China commissions first aircraft carrier

Refurbished Soviet ship seen as symbolic tour de force amid tensions with neighbouring Japan over disputed islands.

Liaoning
The Liaoning, formerly known as the Varyag, was constructed in the 1980s for the Soviet navy [AFP]

China has sent its first aircraft carrier into formal service amid a tense maritime dispute with Japan in what some are calling a show of force.

The 300-metre-long Liaoning, named after the province where it was refitted, is a refurbished Soviet ship purchased from Ukraine.

Tuesday’s unveiling is an attempt by China to be a leading Asian naval power, although the ship is not expected to carry a full complement of planes or be ready for combat for some time.

China cast the formal handing over of the carrier to its navy, which was attended by President Hu Jintao and Premier Wen Jiabao, as a triumphant show of national strength at a time of tensions with Japan over islands claimed by both sides.

“The smooth commissioning of the first aircraft carrier has important and profound meaning for modernising our navy and for enhancing national defensive power and the country’s overall strength,” the Xinhua news agency cited Wen as saying at the commissioning ceremony in the northern port of Dalian.

Sino-Japanese relations deteriorated sharply this month after Japan bought the East China Sea islands, called Senkaku in Japan and Diaoyu in China, from their private owner, sparking anti-Japan protests across China.

‘Symbolic move’

In a sign of the tensions, China has postponed a ceremony marking the 40th anniversary of the resumption of diplomatic ties with Japan.

“China will never tolerate any bilateral actions by Japan that harm Chinese territorial sovereignty,” Vice Foreign Minister Zhang Zhijun told his Japanese counterpart on Tuesday as the two met in a bid to ease tensions

Michael Penn, the executive director of the Shingetsu News Agency in Toyko, told Al Jazeera that the risks of military confrontation between the two nations were scant.

“We’re talking about countries here on which the global economy depends … the second and third largest economies,” he said. “Full-scale war is out of the question.”

Richard Bitzinger, a military specialist at Nanyang Technological University in Singapore, told Al Jazeera that having just one carrier, which China obtained from the Ukraine in 1998, “is mostly a symbolic move”.

He said the carrier gives the world’s second largest economy “a modicum of air power”, although it might “very quickly evolve into a real fighting capability”.

He added that while it will have an impact on the region, the US currently has 11 Nimitz class carriers, six of which are based in the Pacific.

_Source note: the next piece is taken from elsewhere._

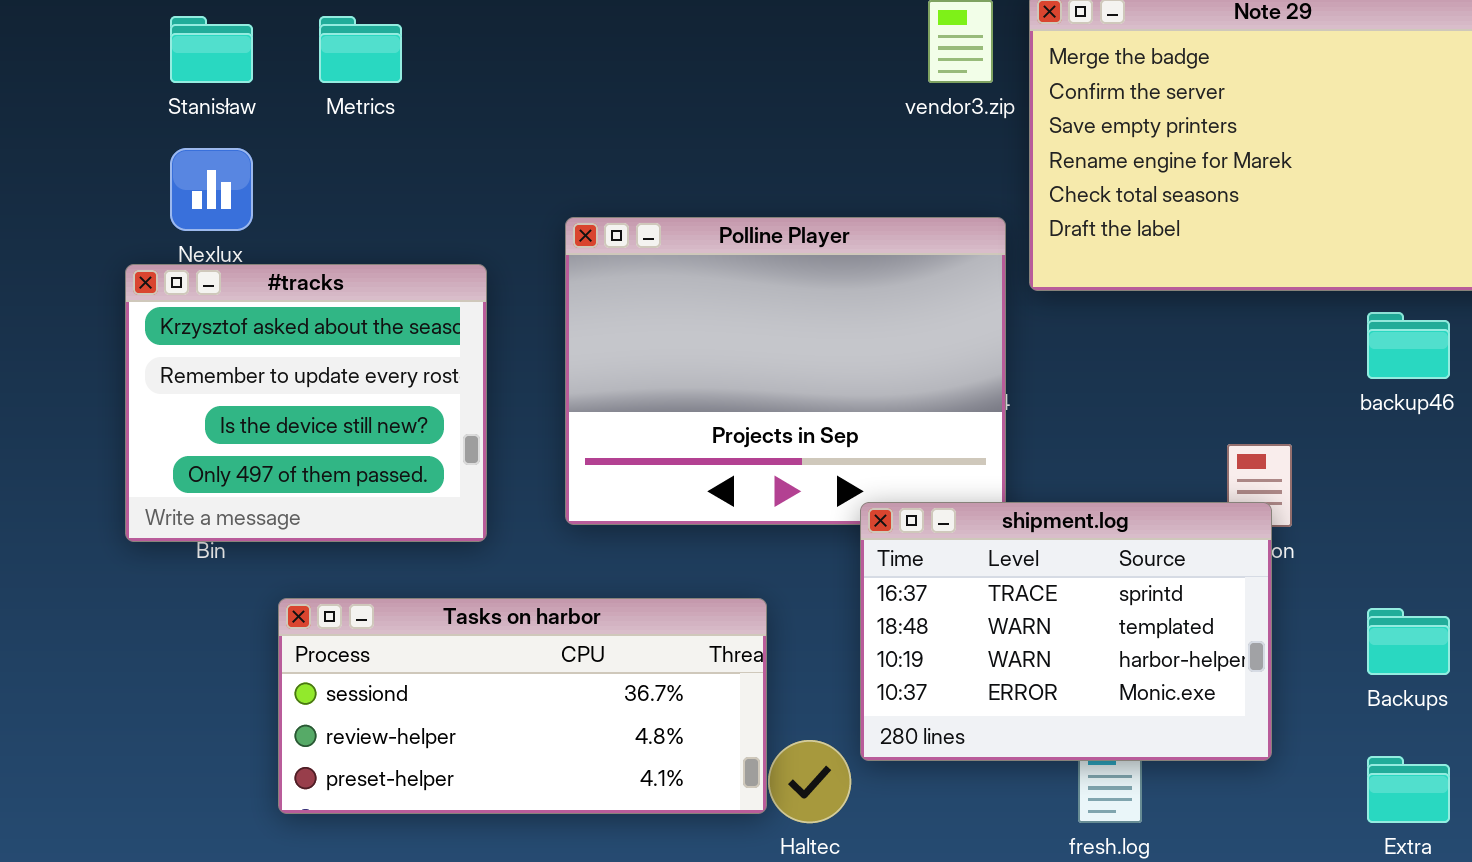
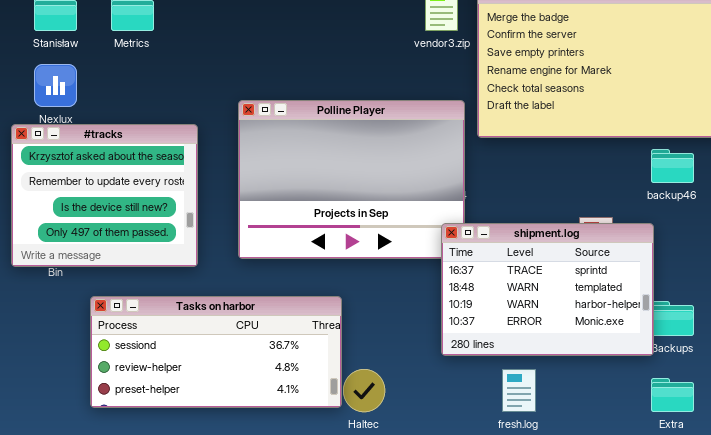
shipment.log: [860,502,1272,761] -> [441,223,654,356], moved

“This is more than a match for this current carrier that the Chinese have, which at the most can maybe fly about a dozen, a dozen and a half fighter jets,” he said.

Uncertain role

So far the trial runs of the aircraft carrier have been to test the ship’s propulsion, communications and navigation systems.

But launching and recovering fixed-wing aircraft at sea is a much trickier proposition.

Beijing hasn’t said what role it intends the carrier to fill other than helping safeguard China’s coastline and sea links.

The Liaoning has also been portrayed as a kind of test platform for the future development of up to five domestically built Chinese carriers.

Writing in Tuesday’s China Daily newspaper, retired Rear Admiral Yang Yi said the carrier will be used to master the technology for more advanced carriers.

He said it also will be used to train in how to operate such a craft in a battle group and with vessels from other nation’s navies.

Without specifically mentioning China’s territorial disputes, Yang acknowledged other countries’ concerns about its growing military might, but said Beijing wouldn’t shy from flexing its muscles.

“When China has a more balanced and powerful navy, the regional situation will be more stable as various forces that threaten regional peace will no longer dare to act rashly,” he wrote.